Miss Rose beamed, and said, “You know, Robin actually asked me if I would bake lemon pound cakes for them, but I told him I’d give the recipe to his chef if they’d name it after me. I’ve got to have some kind of immortality.”
Then the topic turned back to the rain, which was still pounding down. Hunter told Miss Rose that Sam was expecting a big flood.
“Oh, that’s so silly,” Miss Rose said. “These men and their flood talk. There’s a whole crowd here that thinks the river’s going to flood every time it starts rising. Will Roy was on the radio saying it was going to crest at 27 feet, and that is just ridiculous. It didn’t get that high even when I was a child and we’ve built the levees since then.”
“That’s exactly what Tyler told Bub Williston,” Hunter said, “but Sam’s worried about it.”
“Well, you young people ought to listen to us old fossils sometimes,” Miss Rose said, getting up to cut slices of coconut cream pie. “If the river flooded every time it rained for three days, we’d all be living in arks by now.”

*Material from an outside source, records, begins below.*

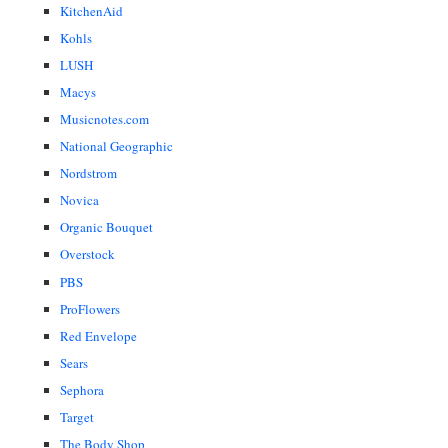
KitchenAid
Kohls
LUSH
Macys
Musicnotes.com
National Geographic
Nordstrom
Novica
Organic Bouquet
Overstock
PBS
ProFlowers
Red Envelope
Sears
Sephora
Target
The Body Shop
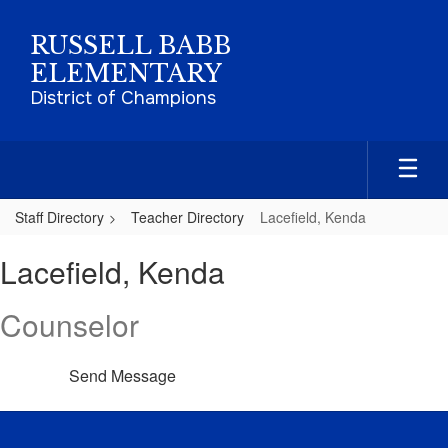
Skip
to
RUSSELL BABB
main
ELEMENTARY
content
District of Champions
Staff Directory
Teacher Directory
Lacefield, Kenda
Lacefield,
Lacefield, Kenda
Kenda
Counselor
Send Message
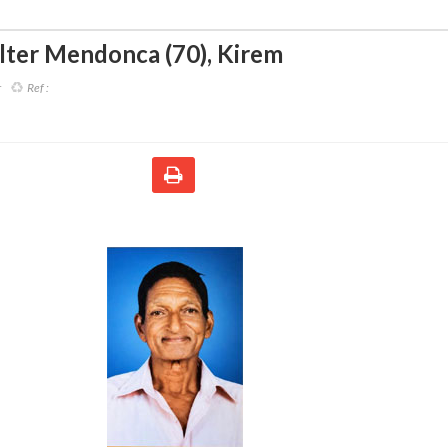
lter Mendonca (70)
,
Kirem
r
Ref :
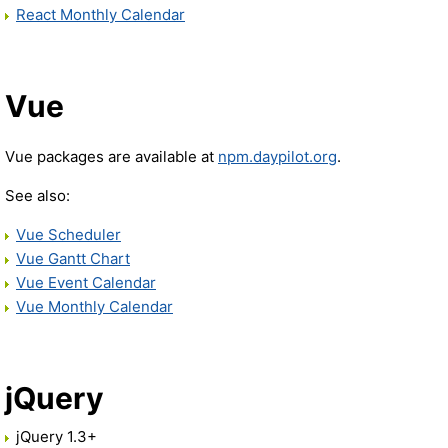
React Monthly Calendar
Vue
Vue packages are available at
npm.daypilot.org
.
See also:
Vue Scheduler
Vue Gantt Chart
Vue Event Calendar
Vue Monthly Calendar
jQuery
jQuery 1.3+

After supper, Hunter went back up to her apartment and took time to check her e-mail and add a note to her ongoing correspondence with Nikki, her best friend in Atlanta.

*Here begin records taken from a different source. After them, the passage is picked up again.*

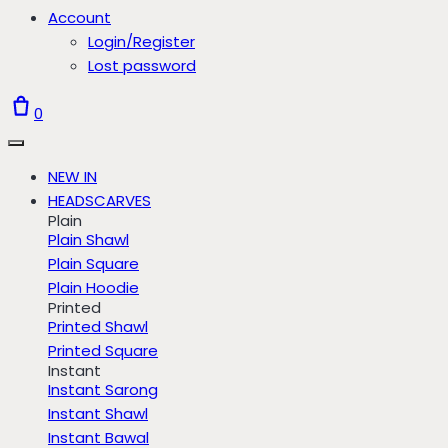
Account
Login/Register
Lost password
0
NEW IN
HEADSCARVES
Plain
Plain Shawl
Plain Square
Plain Hoodie
Printed
Printed Shawl
Printed Square
Instant
Instant Sarong
Instant Shawl
Instant Bawal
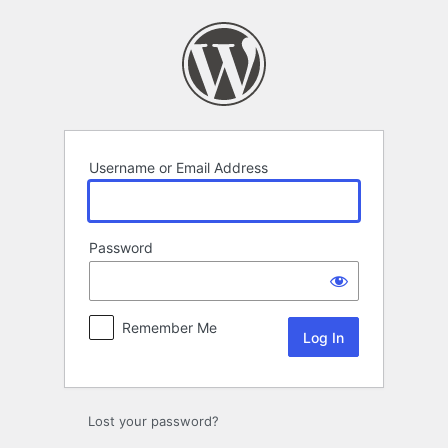
Log
In
Username or Email Address
Password
Remember Me
Lost your password?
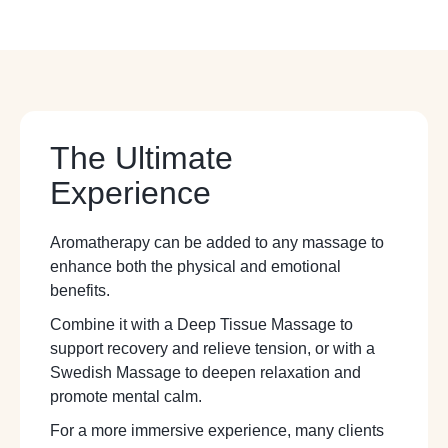
The Ultimate
Experience
Aromatherapy can be added to any massage to
enhance both the physical and emotional
benefits.
Combine it with a Deep Tissue Massage to
support recovery and relieve tension, or with a
Swedish Massage to deepen relaxation and
promote mental calm.
For a more immersive experience, many clients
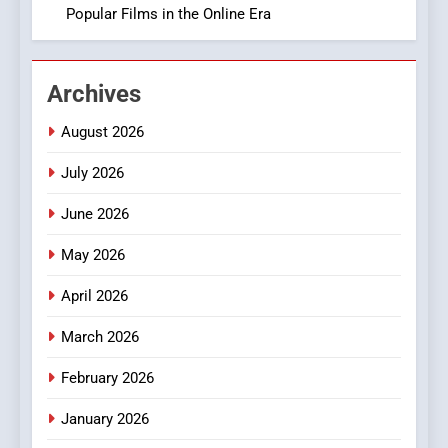
Popular Films in the Online Era
2
Hahanews: Empowering
Archives
Readers to Explore
Meaningful Global News and
NEWS
August 2026
Stories
July 2026
3
How Hahanews Became a
June 2026
Popular Choice Among
Online News Readers
May 2026
NEWS
April 2026
4
Essential Considerations to
March 2026
Make Before Choosing
February 2026
MyoGlow
HEALTH
January 2026
5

“You wouldn’t believe the rain here today,” she wrote. “Sam says there’s going to be ‘the mother of all floods’ and he’s going to be out with his people all night. Anyway, our usual Friday night date is off, and I just had chicken and dumplings with Miss Rose. She and Tyler both say there isn’t going to be any big flood.”
When there was no reply from Nikki after ten minutes, Hunter remembered that it was Friday night and people her age who were single and didn’t live in Magnolia County were out partying, not having supper with their landladies and going to bed early with a murder mystery and two cats for company.

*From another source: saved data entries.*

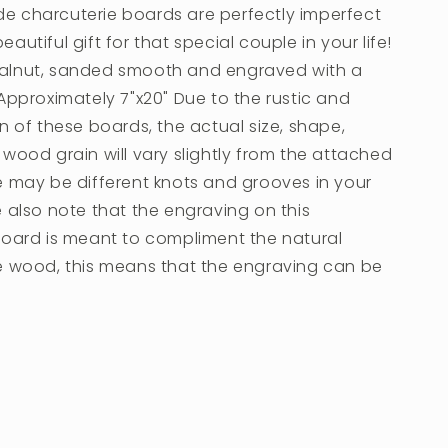
 charcuterie boards are perfectly imperfect
autiful gift for that special couple in your life!
lnut, sanded smooth and engraved with a
Approximately 7"x20" Due to the rustic and
n of these boards, the actual size, shape,
wood grain will vary slightly from the attached
e may be different knots and grooves in your
 also note that the engraving on this
board is meant to compliment the natural
e wood, this means that the engraving can be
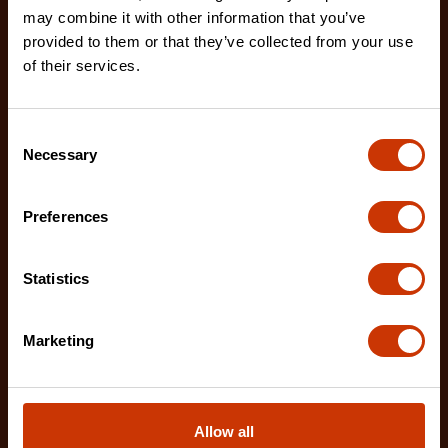
may combine it with other information that you’ve
provided to them or that they’ve collected from your use
of their services.
Consent
Necessary
Selection
Preferences
Statistics
Marketing
12" X2™ Long Reach Diagonal Cutting Pliers with
Dipped Handles
Allow all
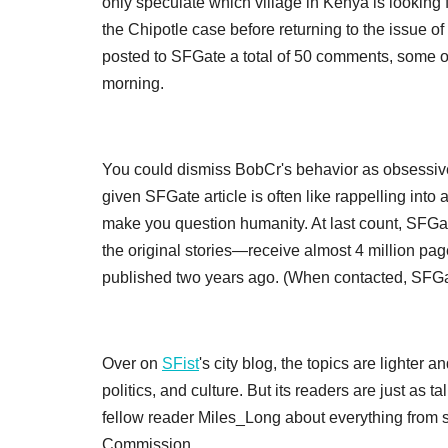
only speculate which village in Kenya is looking for
the Chipotle case before returning to the issue of 
posted to SFGate a total of 50 comments, some of
morning.
You could dismiss BobCr's behavior as obsessive
given SFGate article is often like rappelling int
make you question humanity. At last count, SFG
the original stories—receive almost 4 million pa
published two years ago. (When contacted, SFGate
Over on
SFist
's city blog, the topics are lighte
politics, and culture. But its readers are just as
fellow reader Miles_Long about everything from 
Commission.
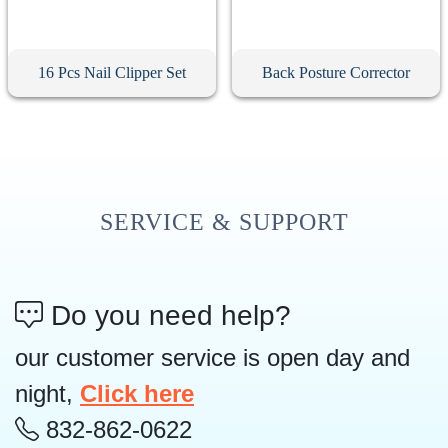
16 Pcs Nail Clipper Set
Back Posture Corrector
SERVICE & SUPPORT
Do you need help?
our customer service is open day and
night,
Click here
832-862-0622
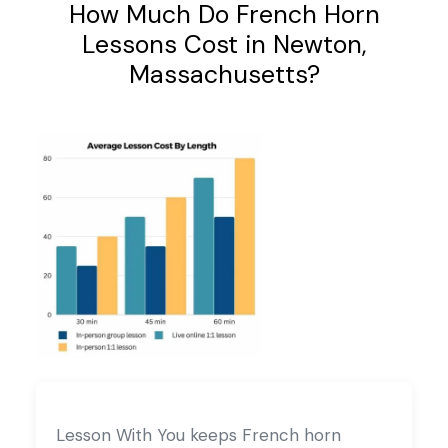
How Much Do French Horn
Lessons Cost in Newton,
Massachusetts?
Lesson With You keeps French horn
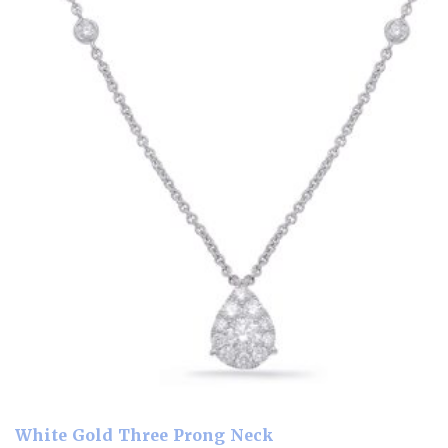
White Gold Three Prong Neck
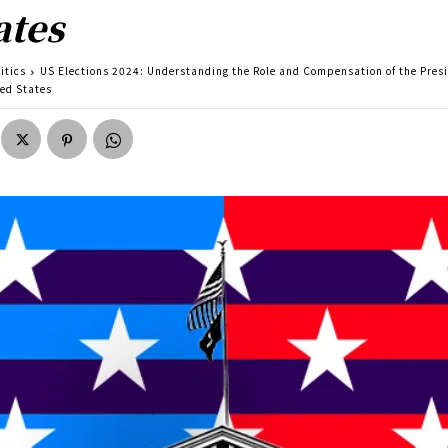
ates
itics
US Elections 2024: Understanding the Role and Compensation of the Presi
ted States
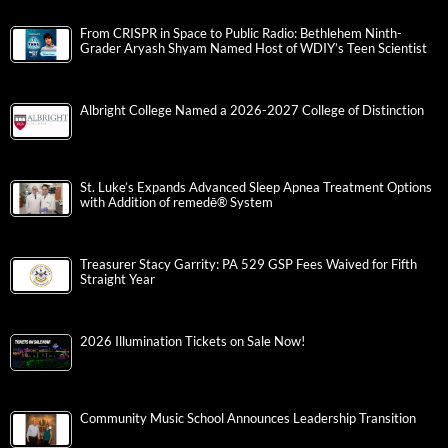
From CRISPR in Space to Public Radio: Bethlehem Ninth-
Grader Aryash Shyam Named Host of WDIY’s Teen Scientist
Albright College Named a 2026-2027 College of Distinction
St. Luke’s Expands Advanced Sleep Apnea Treatment Options
with Addition of remedē® System
Treasurer Stacy Garrity: PA 529 GSP Fees Waived for Fifth
Straight Year
2026 Illumination Tickets on Sale Now!
Community Music School Announces Leadership Transition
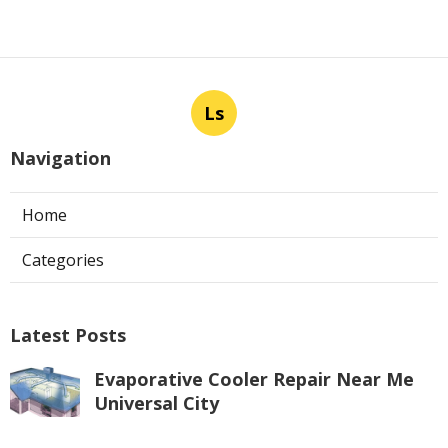
Ls
Navigation
Home
Categories
Latest Posts
Evaporative Cooler Repair Near Me
Universal City
Published Aug 05, 26
11 min read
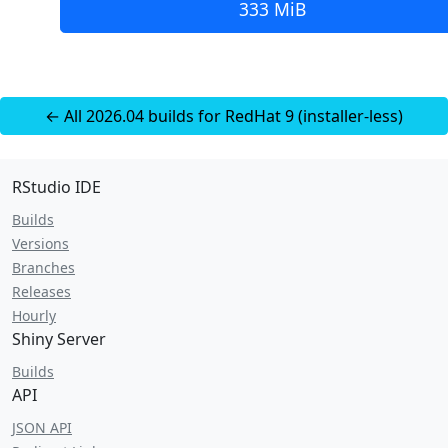
333 MiB
← All 2026.04 builds for RedHat 9 (installer-less)
RStudio IDE
Builds
Versions
Branches
Releases
Hourly
Shiny Server
Builds
API
JSON API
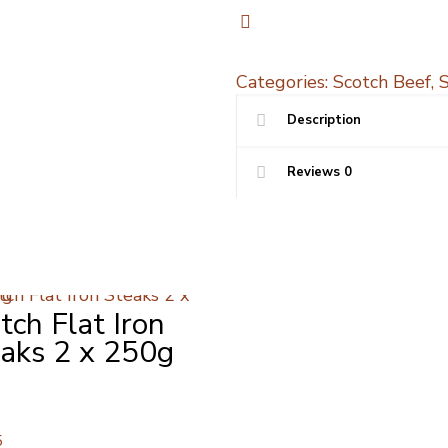
whole
featherblade
800g
quantity
Categories:
Scotch Beef
,
Description
Reviews
0
tch Flat Iron
aks 2 x 250g
5
5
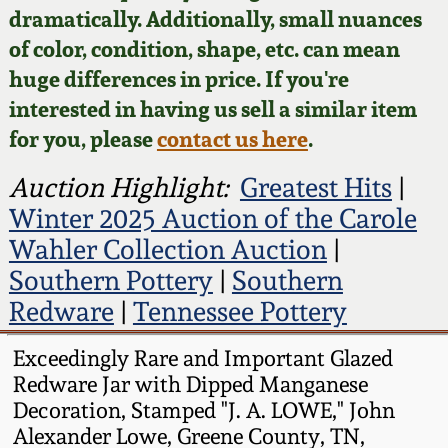
Face Jugs
dramatically. Additionally, small nuances
Featured Photos
of color, condition, shape, etc. can mean
Wahler Collection
Blog
David Drake Pottery
huge differences in price. If you're
Now Accepting
interested in having us sell a similar item
Fall 2024
Consignments
Edgefield, SC
for you, please
contact us here
.
Stoneware
Summer 2024
Post-Sale Price Lists
Auction Highlight:
Greatest Hits
|
Baltimore Stoneware
Winter 2025 Auction of the Carole
Spring 2024
Wahler Collection Auction
|
Virginia Stoneware
Southern Pottery
|
Southern
Fall 2023
Redware
|
Tennessee Pottery
North Carolina Pottery
Summer 2023
Exceedingly Rare and Important Glazed
Tennessee Pottery
Redware Jar with Dipped Manganese
Spring 2023
Decoration, Stamped "J. A. LOWE," John
Alexander Lowe, Greene County, TN,
Southern Redware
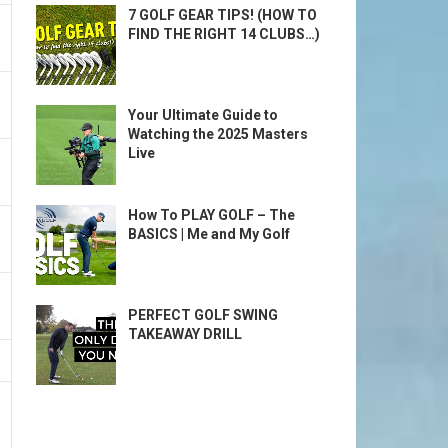
7 GOLF GEAR TIPS! (HOW TO
FIND THE RIGHT 14 CLUBS…)
Your Ultimate Guide to
Watching the 2025 Masters
Live
How To PLAY GOLF – The
BASICS | Me and My Golf
PERFECT GOLF SWING
TAKEAWAY DRILL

As Hunter made the most of her quiet Friday night, the rain, the creeks and the river were proving Tyler Bankston and Rose Tyndale wrong.
By eight that night, the sheriff’s office, the Georgia State Patrol, the Magnolia County Fire Department and the vo
lunteers in the Emergency Management Agency were banging on doors and telling everybody who lived in the flood plain to get out.
The rain kept pouring down.
By midnight, every creek bridge in the county was submerged and two of them had collapsed. The creeks were spreading out into muddy lakes, rising quietly out of the ditches and gullies they had dug through the centuries, spreading into back yards, circling swing sets and creeping up on houses.
And the river rose, not just with the creek waters pouring into it, but with rainwater from 75 miles north. Birds circled, screaming and cawing as the water rose over their nests. Possums and raccoons scrambled for the treetops. White-tailed deer, rabbits and foxes headed for higher ground.
At 1: 30 a.m., the rain was slowing down but the creeks were still rising and the river was about to reach its record crest. A man who lived nearly a half mile from the old river ferry landing called 911 to report that he had stepped out of his bed in the dark and found himself up to his knees in water. He was sitting on his roof with his wife and his dog.
After conferring with the Clarence Bartow, the county’s emergency management director, Sheriff Sam Bailey divided his forces between the two sides of the river, put Sgt. Taneesha Martin in charge of the west side, and drove at top speed, sirens on, to make it back to Merchantsville before the flood divided his jurisdiction in half.
At 2 a.m., Bartow ordered all roads to the river and creek bridges barricaded.
At 3 a.m., the river was over the Cathay levee and covering the pews at New Life CME Church.
At 5:17 a.m. the 75 year old Timpoochee Lake dam, five miles north of Cathay, collapsed. The waters it had been holding back roared across the two-lane bridge and the highway leading up to it.
The foundation under the highway on the south side, built a half century earlier on mounded dirt, red clay and gravel, washed out. The bridge buckled and collapsed, creating a trap for flailing catfish, branches, old bait cans, and, finally, for a casket.